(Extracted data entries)
++++
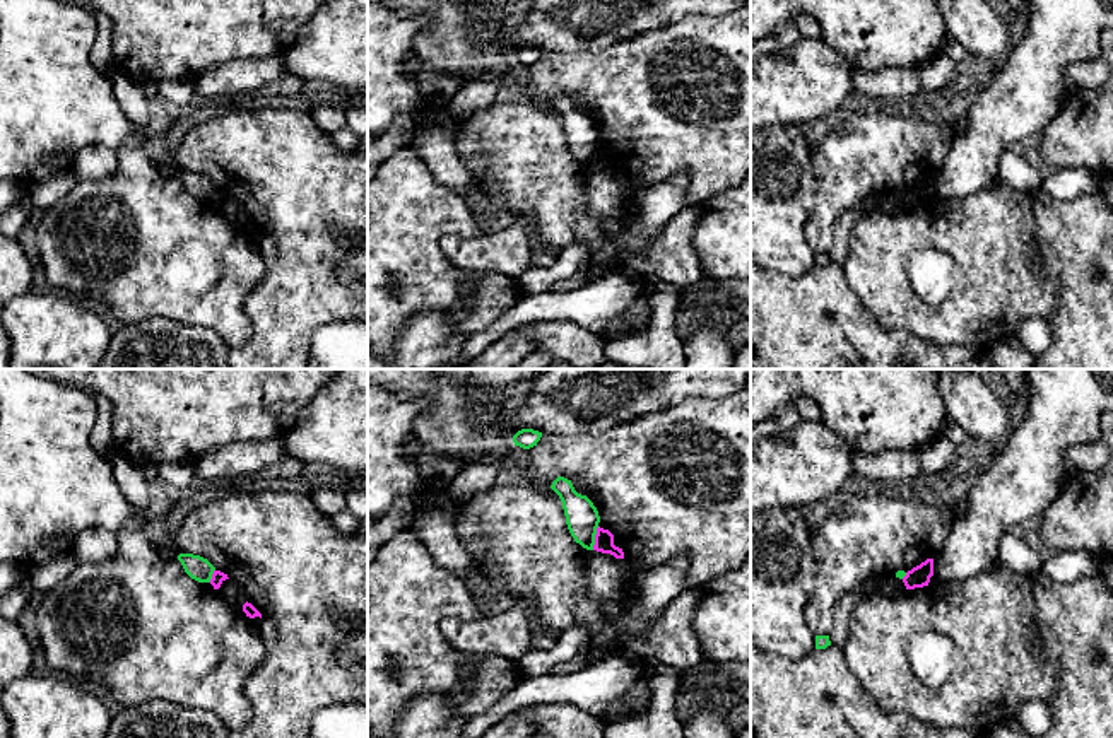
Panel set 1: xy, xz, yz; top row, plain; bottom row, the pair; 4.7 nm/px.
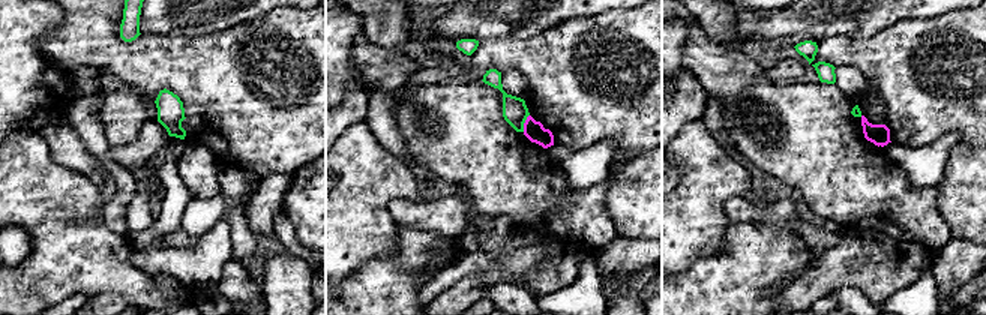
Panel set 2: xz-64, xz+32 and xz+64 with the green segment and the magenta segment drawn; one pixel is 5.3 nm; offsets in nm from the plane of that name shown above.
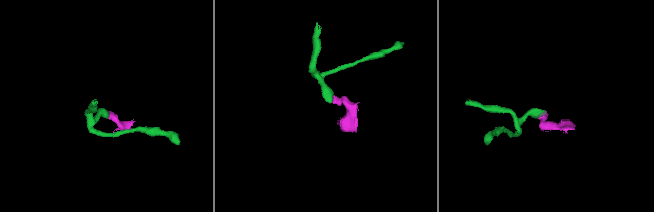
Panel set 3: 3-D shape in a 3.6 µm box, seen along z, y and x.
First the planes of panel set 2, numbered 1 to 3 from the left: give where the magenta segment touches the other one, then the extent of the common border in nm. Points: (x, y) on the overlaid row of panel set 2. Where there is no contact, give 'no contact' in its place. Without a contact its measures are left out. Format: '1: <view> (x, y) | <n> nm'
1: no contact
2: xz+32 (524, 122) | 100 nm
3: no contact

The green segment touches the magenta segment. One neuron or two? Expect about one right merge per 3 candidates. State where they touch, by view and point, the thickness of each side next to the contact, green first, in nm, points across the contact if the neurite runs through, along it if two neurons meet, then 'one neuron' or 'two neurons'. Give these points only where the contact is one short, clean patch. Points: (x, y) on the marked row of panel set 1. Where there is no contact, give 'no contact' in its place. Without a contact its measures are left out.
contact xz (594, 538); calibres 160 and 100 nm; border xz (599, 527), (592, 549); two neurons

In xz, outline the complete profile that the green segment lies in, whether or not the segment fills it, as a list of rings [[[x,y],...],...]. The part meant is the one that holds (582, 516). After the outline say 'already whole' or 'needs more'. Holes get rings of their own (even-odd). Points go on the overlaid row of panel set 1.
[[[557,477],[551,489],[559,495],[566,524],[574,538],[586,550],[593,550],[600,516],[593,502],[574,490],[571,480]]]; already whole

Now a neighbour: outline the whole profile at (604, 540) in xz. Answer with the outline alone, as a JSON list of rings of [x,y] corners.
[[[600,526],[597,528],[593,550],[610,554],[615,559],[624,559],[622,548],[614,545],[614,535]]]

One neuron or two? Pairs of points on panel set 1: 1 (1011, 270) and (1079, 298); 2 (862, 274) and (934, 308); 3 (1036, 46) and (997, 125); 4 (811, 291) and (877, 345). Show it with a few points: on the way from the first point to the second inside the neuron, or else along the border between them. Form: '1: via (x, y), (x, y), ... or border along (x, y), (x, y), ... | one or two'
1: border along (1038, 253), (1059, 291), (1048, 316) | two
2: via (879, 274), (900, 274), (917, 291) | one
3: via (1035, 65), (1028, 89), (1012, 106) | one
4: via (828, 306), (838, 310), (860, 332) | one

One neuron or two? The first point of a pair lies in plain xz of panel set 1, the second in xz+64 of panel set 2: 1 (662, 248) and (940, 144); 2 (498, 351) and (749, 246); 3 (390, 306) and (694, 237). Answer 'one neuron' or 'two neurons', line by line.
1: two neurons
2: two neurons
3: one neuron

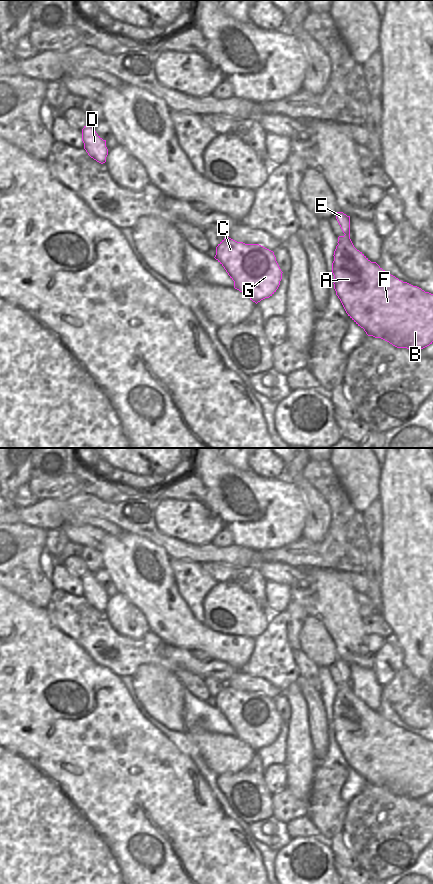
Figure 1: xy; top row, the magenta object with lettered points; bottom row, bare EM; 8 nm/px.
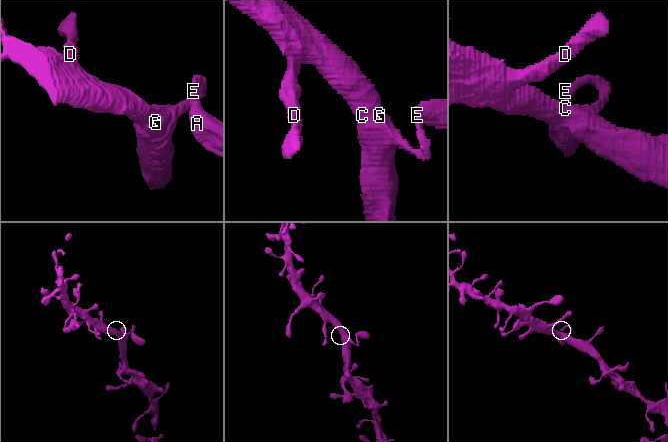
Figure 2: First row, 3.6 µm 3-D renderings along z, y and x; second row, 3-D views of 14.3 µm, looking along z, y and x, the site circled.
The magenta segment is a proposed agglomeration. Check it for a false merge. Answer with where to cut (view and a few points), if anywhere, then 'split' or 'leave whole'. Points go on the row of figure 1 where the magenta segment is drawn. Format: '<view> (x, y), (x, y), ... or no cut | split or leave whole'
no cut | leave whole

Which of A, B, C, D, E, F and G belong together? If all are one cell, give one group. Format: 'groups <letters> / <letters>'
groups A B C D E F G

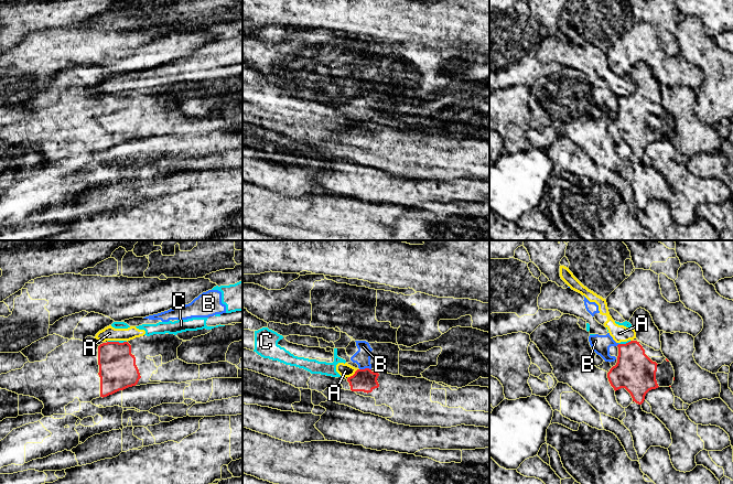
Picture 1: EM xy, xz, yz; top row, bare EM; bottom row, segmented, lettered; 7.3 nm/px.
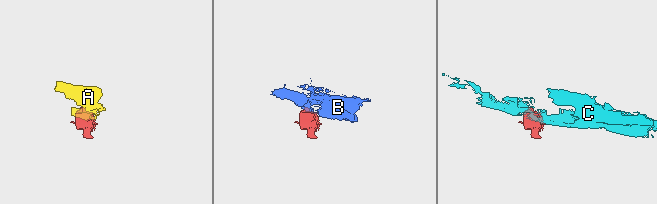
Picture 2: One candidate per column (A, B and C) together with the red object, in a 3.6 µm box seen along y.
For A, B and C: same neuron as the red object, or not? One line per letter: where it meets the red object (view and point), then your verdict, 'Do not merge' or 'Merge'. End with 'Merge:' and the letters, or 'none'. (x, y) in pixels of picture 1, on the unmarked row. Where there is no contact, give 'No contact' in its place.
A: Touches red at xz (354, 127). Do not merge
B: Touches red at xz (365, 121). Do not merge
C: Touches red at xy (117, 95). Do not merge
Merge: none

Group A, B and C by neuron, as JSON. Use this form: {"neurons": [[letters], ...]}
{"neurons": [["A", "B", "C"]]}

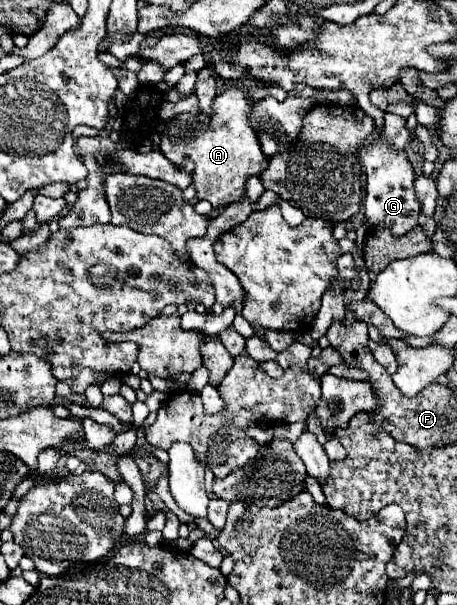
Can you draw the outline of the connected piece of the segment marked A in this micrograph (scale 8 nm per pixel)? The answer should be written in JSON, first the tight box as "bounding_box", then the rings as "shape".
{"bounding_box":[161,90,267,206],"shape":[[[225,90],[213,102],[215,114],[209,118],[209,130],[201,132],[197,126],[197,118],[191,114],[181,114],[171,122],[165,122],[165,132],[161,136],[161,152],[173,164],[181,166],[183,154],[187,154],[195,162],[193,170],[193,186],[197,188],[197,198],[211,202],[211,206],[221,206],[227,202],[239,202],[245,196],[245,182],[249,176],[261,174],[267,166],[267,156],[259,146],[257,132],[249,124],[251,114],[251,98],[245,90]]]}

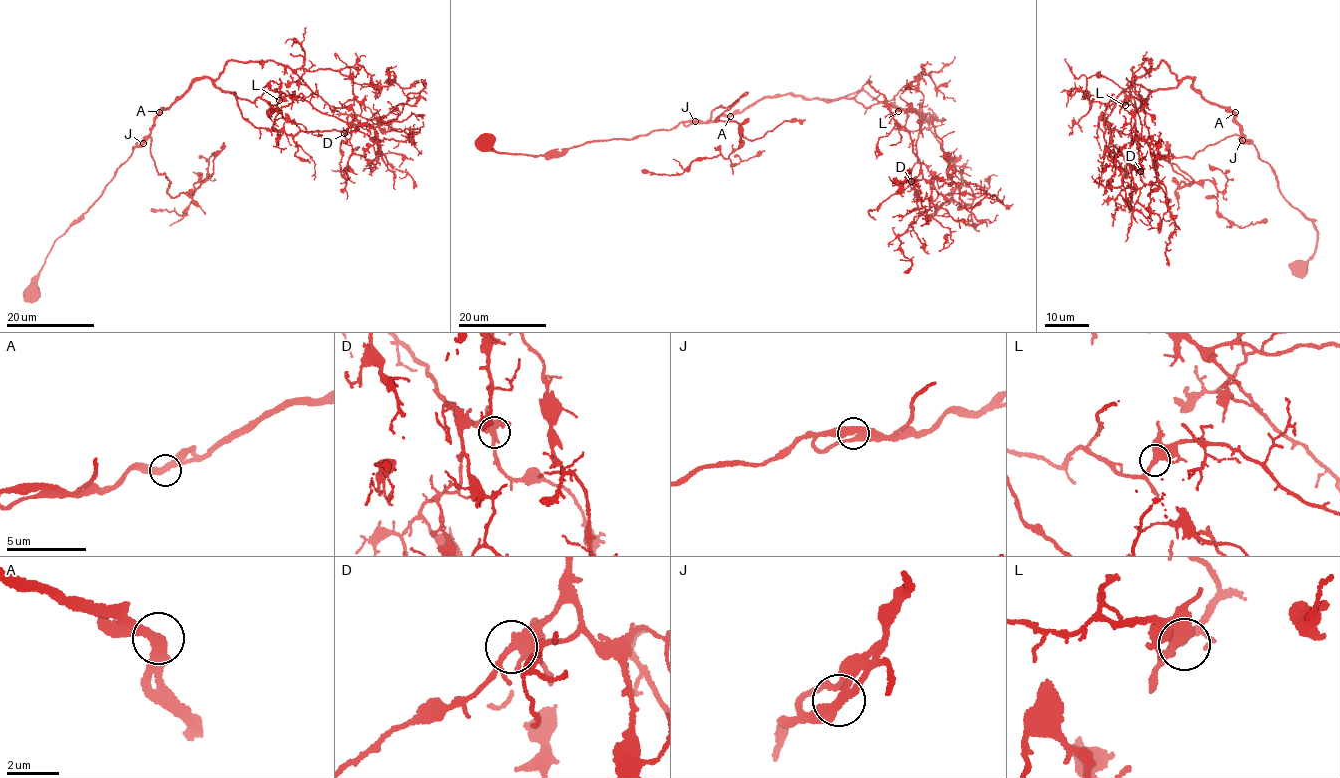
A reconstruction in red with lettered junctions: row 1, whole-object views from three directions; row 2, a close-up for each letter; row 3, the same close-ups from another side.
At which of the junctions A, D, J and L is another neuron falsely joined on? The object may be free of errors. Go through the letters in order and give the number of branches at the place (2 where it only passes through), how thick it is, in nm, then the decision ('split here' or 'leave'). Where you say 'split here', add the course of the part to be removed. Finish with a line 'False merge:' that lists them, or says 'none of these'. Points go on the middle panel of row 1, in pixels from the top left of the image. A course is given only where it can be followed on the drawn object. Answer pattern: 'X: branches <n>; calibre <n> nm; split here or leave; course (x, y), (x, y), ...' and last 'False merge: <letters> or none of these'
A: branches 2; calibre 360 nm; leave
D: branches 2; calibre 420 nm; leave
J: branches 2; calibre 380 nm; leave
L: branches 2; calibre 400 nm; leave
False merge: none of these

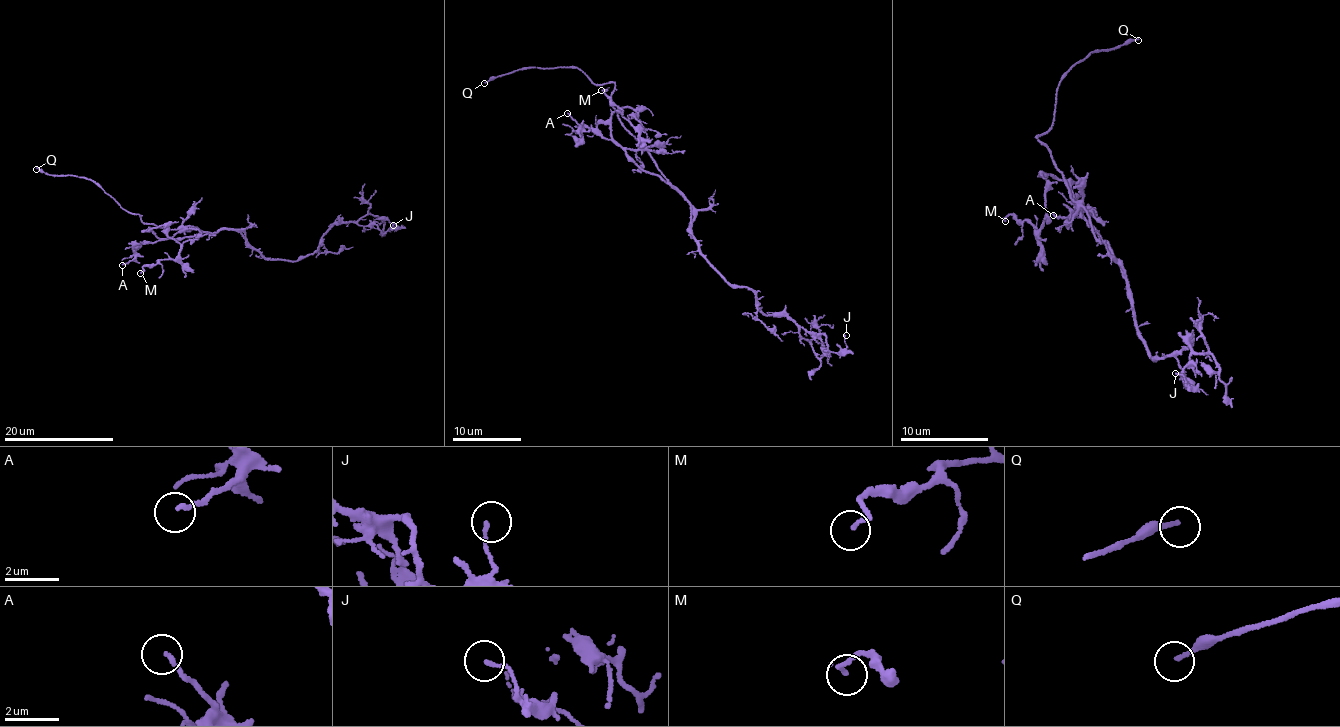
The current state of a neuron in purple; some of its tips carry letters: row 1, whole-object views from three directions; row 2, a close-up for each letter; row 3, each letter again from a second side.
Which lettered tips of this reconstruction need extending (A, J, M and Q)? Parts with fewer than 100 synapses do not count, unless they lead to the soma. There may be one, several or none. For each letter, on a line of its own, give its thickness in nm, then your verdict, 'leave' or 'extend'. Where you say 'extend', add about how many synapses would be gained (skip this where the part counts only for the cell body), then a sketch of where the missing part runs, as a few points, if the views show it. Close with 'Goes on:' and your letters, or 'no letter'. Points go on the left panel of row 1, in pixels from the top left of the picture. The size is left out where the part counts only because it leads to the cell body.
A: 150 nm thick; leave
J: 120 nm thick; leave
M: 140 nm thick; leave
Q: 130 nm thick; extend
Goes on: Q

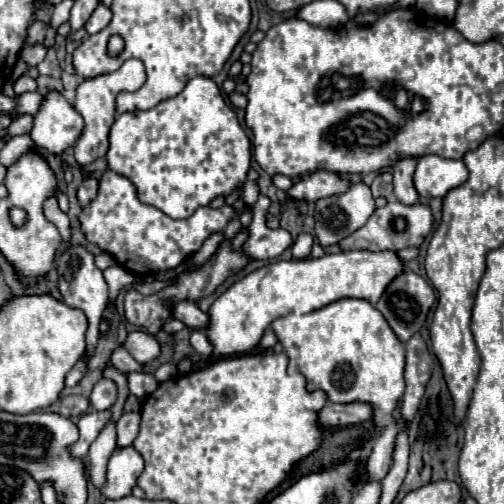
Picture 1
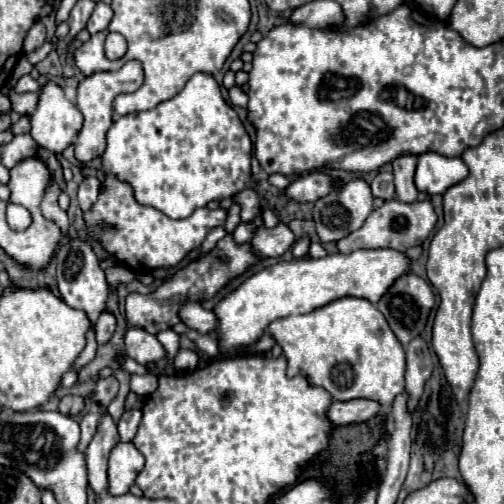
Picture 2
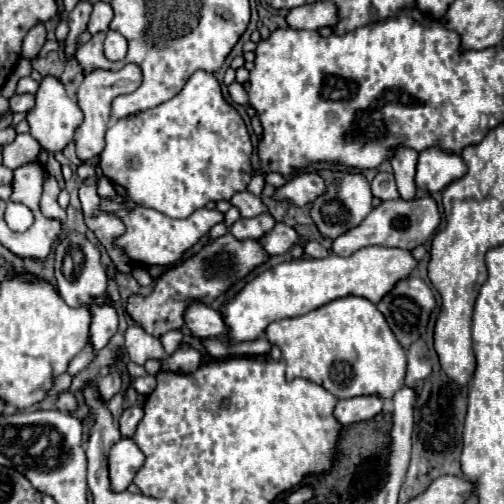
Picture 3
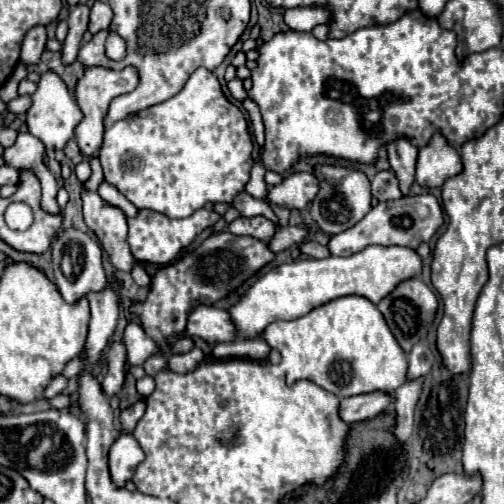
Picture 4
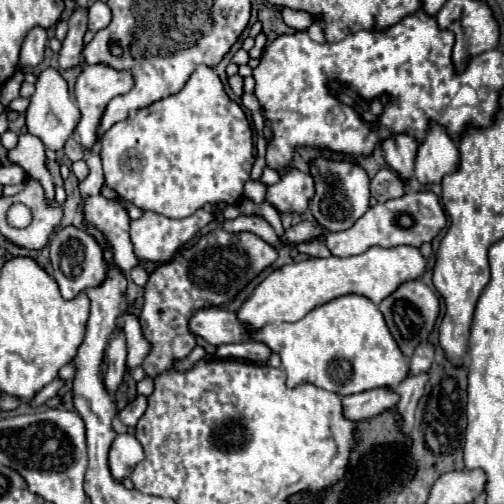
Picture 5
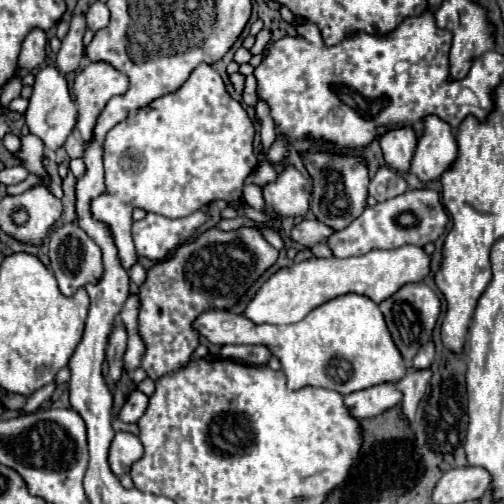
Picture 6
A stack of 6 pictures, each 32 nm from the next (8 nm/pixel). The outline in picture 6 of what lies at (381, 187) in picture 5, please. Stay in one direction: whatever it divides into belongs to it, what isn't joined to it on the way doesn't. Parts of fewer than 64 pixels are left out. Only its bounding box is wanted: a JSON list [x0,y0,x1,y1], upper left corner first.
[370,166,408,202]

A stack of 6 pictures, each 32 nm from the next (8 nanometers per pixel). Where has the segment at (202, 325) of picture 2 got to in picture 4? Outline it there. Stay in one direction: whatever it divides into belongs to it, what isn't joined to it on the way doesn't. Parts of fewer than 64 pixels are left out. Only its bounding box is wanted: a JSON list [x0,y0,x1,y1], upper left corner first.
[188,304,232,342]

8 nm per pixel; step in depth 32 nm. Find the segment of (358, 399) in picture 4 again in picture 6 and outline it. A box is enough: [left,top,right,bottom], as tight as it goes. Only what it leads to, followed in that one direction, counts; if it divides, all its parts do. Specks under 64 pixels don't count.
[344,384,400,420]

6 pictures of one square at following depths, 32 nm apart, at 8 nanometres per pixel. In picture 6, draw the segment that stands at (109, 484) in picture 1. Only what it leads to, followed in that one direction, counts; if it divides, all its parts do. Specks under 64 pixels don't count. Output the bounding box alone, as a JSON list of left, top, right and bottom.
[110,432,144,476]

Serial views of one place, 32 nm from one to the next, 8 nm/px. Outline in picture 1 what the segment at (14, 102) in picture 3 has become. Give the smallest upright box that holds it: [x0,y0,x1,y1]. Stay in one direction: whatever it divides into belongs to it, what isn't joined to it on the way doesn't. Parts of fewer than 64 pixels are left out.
++++
In the lines above, spot each one that contains the word "bare" and copy it.

Figure 1: xy; top row, the magenta object with lettered points; bottom row, bare EM; 8 nm/px.
Picture 1: EM xy, xz, yz; top row, bare EM; bottom row, segmented, lettered; 7.3 nm/px.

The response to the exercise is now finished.